I got so much feedback from yesterday's post. A few heartfelt phone calls, some kind emails and really thoughtful, nice comments. Thank you. Solidarity is so comforting. And empowering. I'll try to remember this solidarity as get on my hands and knees to remove dried banana paste from the kitchen floor each night. Or every other night. Or once a week. Or maybe I'll just ask Rory to do it.

I think I've written this story before, but I think of it often. Especially when we're on the topic of honesty in motherhood.

I remember my grandma writing in an email once about a hard day in her own mothering. She was at her wits end, with all sorts of laundry to iron and things to do and couldn't see an end to any of it. There was a storm coming across the prairie with wind howling and moving violently through the trees. She said she walked out of the house alone and walked towards that storm and she screamed. She yelled and said everything she wanted to say.

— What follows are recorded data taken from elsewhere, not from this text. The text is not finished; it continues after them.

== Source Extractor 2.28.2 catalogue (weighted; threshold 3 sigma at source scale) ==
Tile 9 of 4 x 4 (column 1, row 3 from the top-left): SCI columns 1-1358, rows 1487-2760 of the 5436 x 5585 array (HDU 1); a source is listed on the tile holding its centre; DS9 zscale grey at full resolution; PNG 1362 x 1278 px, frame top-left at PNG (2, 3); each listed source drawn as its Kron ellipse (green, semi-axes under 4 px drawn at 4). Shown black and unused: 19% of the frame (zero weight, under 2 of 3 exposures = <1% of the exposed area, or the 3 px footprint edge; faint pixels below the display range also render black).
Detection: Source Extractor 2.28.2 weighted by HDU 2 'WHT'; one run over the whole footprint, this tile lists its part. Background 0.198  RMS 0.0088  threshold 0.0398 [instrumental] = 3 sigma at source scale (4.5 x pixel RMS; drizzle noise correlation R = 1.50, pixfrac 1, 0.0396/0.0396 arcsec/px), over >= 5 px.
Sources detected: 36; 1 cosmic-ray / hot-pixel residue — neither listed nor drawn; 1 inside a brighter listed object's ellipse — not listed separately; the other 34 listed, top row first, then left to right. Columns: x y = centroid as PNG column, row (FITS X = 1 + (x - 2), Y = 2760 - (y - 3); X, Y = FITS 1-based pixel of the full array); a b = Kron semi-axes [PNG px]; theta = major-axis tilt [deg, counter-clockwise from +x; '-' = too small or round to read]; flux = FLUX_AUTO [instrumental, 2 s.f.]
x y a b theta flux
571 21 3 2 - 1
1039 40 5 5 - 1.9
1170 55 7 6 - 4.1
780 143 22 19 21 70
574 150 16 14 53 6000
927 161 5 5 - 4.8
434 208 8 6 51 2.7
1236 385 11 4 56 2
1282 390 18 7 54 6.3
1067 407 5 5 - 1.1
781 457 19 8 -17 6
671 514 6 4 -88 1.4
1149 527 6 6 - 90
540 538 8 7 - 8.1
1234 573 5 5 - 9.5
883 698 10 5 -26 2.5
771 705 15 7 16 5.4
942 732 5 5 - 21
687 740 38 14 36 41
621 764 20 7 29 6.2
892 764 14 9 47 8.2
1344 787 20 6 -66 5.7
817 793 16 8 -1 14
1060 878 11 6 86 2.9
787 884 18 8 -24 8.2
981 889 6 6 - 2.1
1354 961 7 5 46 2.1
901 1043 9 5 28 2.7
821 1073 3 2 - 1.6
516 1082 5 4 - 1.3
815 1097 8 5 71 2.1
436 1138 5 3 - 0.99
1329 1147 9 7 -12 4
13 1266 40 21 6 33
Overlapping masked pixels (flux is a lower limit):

She said she wanted to load the little kids into the car and head to the Black Hills.

She didn't do it, but I remember talking to my cousins at length about how helpful that story was for all of us mothers. Because grandma was remarkable in every single way. She set the bar so high for mothering and home making and church involvement and service to the community. But somehow this story helped put a bit more human into the wondrous woman that was our grandma.

I assume she went back into the house, ironed the clothes and got the kids to bed. And then she went to bed herself and likely prayed for the strength and grace to do it all over again. And I'm glad she did. She has seven remarkable kids as her reward. And her kids raised remarkable kids. And that family really rocked it in the 80's.